Leitsatz
Wohnungen, deren einzelne Zimmer in der Regel für zwölf Monate an obdachlose Suchtkranke vermietet werden, um sie auf ein selbständiges Wohnen vorzubereiten, dienen der entgeltlichen Überlassung zu Wohnzwecken i.S. des § 3 Abs. 1 InvZulG 1999.
Sachverhalt
Die Investorin, Eigentümerin eines Gebäudes im Fördergebiet, vermietete zwei Wohnungen an einen Drogenhilfe-Verein. Der Verein vermietete die Zimmer für längstens zwölf Monate an obdachlose Suchtkranke weiter, die eine Entwöhnungsbehandlung durchgeführt hatten oder auf eine Therapie warteten. Sie erhielten Zimmerschlüssel und waren verpflichtet, an pädagogischen Maßnahmen teilzunehmen. Das Finanzamt lehnte die Zulagenbegünstigung für Modernisierungsmaßnahmen an entgeltlich zu Wohnzwecken überlassenen Gebäuden nach § Abs. 1 InvZulG 1999 ab, da die Räume vorrangig pädagogischen Zwecken dienten.

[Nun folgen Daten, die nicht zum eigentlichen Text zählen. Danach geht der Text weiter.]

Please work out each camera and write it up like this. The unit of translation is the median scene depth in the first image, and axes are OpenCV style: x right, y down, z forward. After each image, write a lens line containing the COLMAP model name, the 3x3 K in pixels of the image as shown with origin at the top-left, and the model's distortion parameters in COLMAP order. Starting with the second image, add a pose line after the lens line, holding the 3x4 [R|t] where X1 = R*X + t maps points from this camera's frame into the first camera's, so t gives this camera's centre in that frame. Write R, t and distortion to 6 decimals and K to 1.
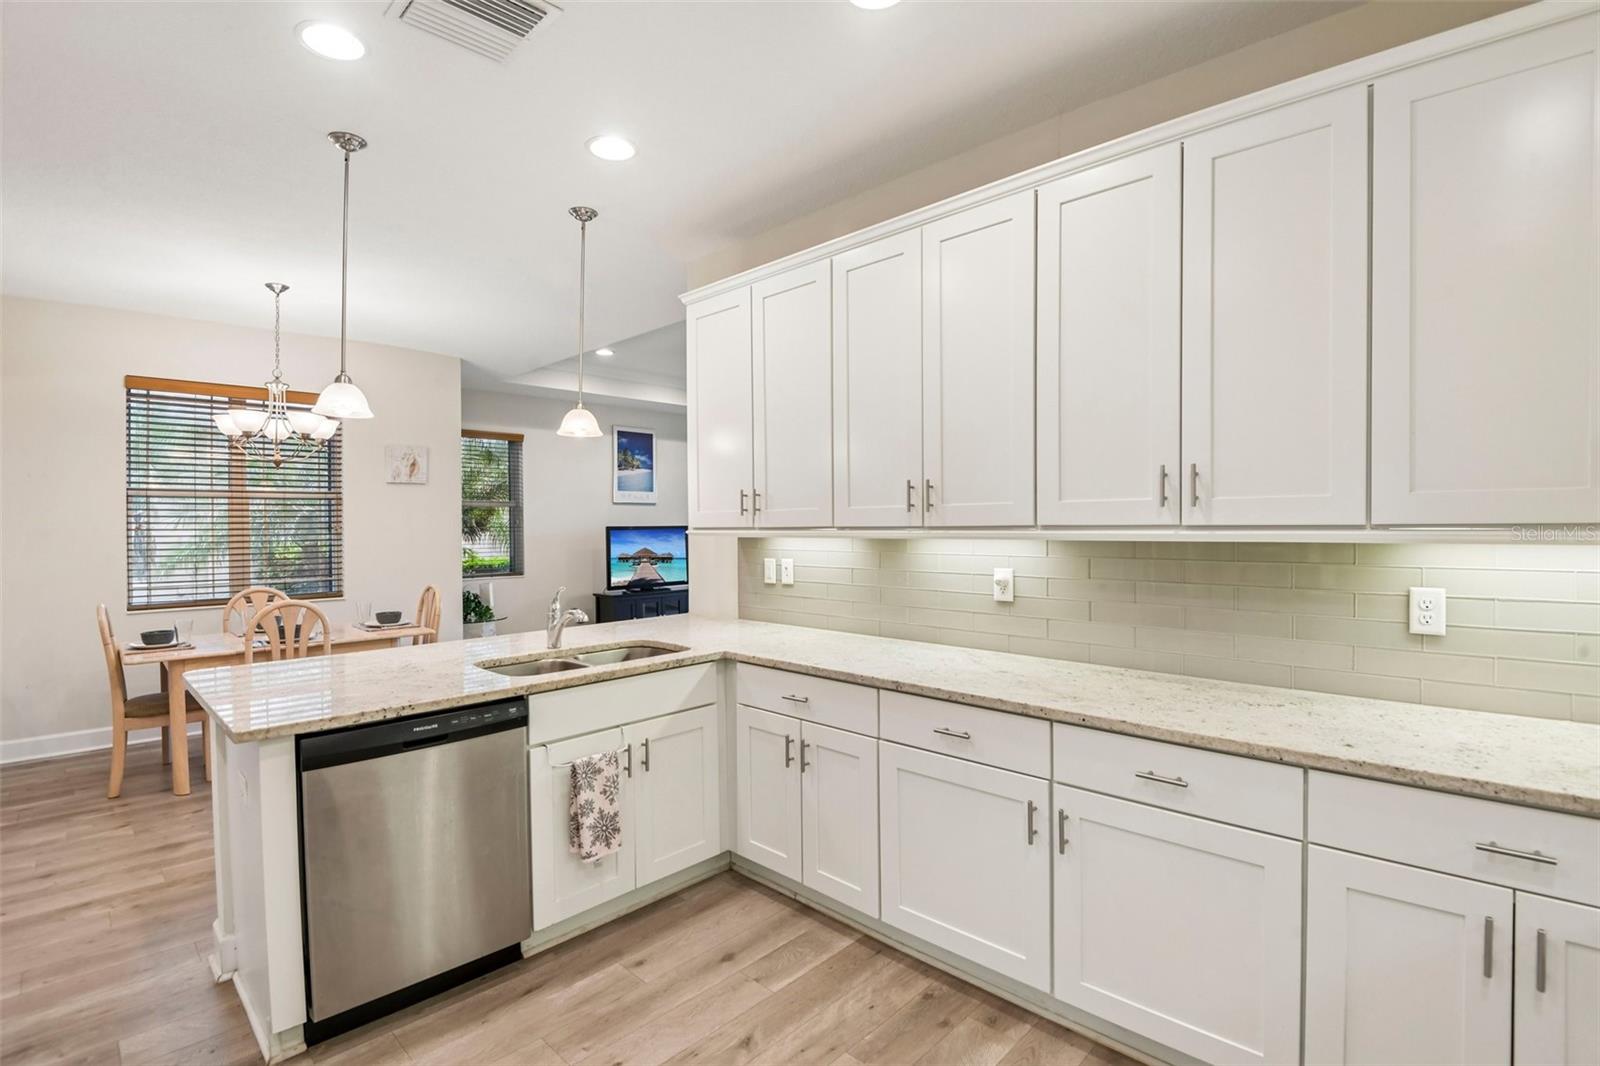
lens RADIAL K [[744.1, 0, 781.5], [0, 744.1, 528.1], [0, 0, 1]] dist [0.002333, -0.022641]
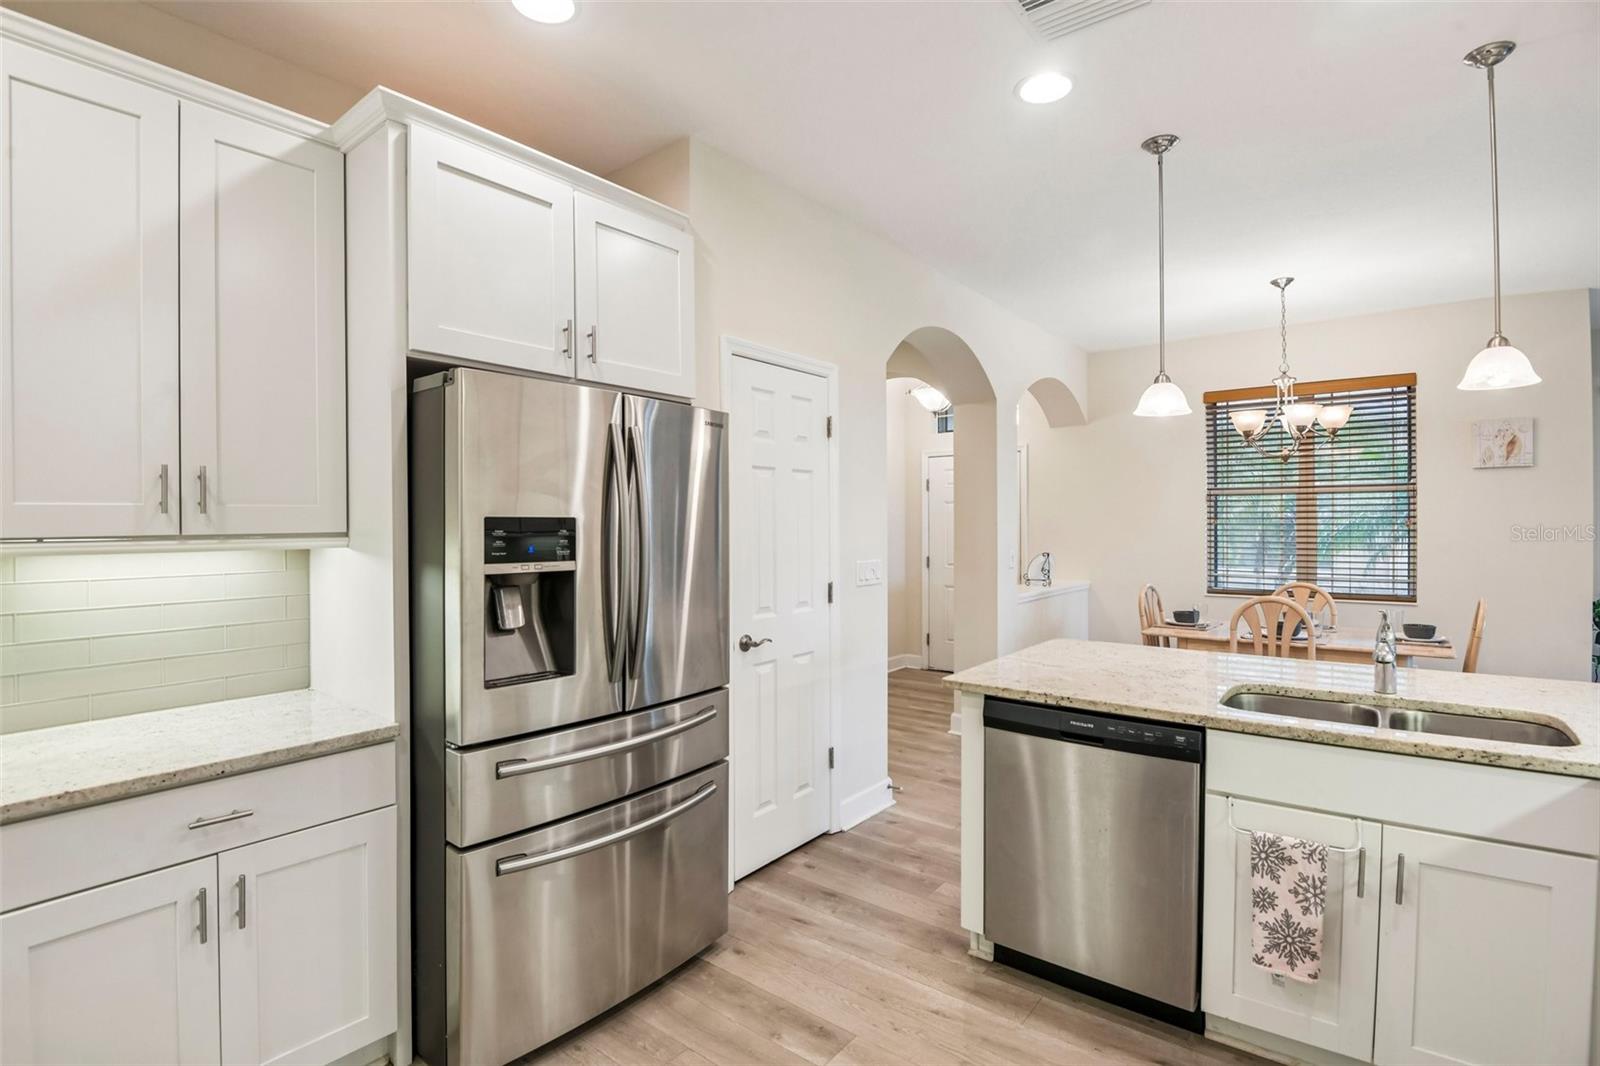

Das FG wies die Klage mit der Begründung ab, die Bewohner übten keine Sachherrschaft über die Wohnungen insgesamt aus, da sie auf die Auswahl der Mitbewohner keinen Einfluss hätten und ihnen für Küche, Bad und WC lediglich ein Mitbenutzungsrecht zustehe.
Entscheidung
Der BFH gab der Investorin Recht. Ein Gebäude dient Wohnzwecken, wenn die Räume eine eigenständige Haushaltsführung ermöglichen und die Bewohner die tatsächliche und rechtliche Sachherrschaft darüber haben. Als Mindestausstattung müssen Heizung, Küche, Bad und Toilette vorhanden sein. Die Räume müssen aber nicht die Merkmale des Wohnungsbegriffs erfüllen. Es reicht deshalb aus, wenn die Bewohner durch Mitbenutzung der Gemeinschaftsräume einen eigenen Haushalt führen können. Denn der Zweck, den Mietwohnungsbestand zu erhalten, wird auch bei Vermietung einer Wohnung an mehrere Untermieter, z.B. bei einer Wohngemeinschaft, erreicht. Anders ist es bei Räumen, die nur für vorübergehende Aufenthalte bestimmt sind, z.B. Ferienwohnungen, Hotelzimmer und Sanatoriumszimmer. Im Streitfall strebte der Verein eine Untervermietung von mehr als sechs Monaten an. Im Regelfall sollten die Zimmer für zwölf Monate vermietet werden. Auch der therapeutische Zweck steht der Überlassung zu Wohnzwecken nicht entgegen.
Praxishinweis
Die Entscheidung entspricht dem Urteil vom 15.12.2005 zur Überlassung von Zimmern in einem Seniorenpflegeheim. Der BFH hat darin ebenfalls eine entgeltliche Überlassung zu Wohnzwecken i.S. von § 3 Abs. 1 InvZulG 1999 anerkannt, obwohl für Küche und Bad/WC nur eine Mitbenutzungsmöglichkeit bestand. Der Zutritt des Pflegepersonals und die Erbringung von Pflege- und Betreuungsleistungen neben der Wohnraumüberlassung stehen der tatsächlichen Sachherrschaft der Bewohner nicht entgegen.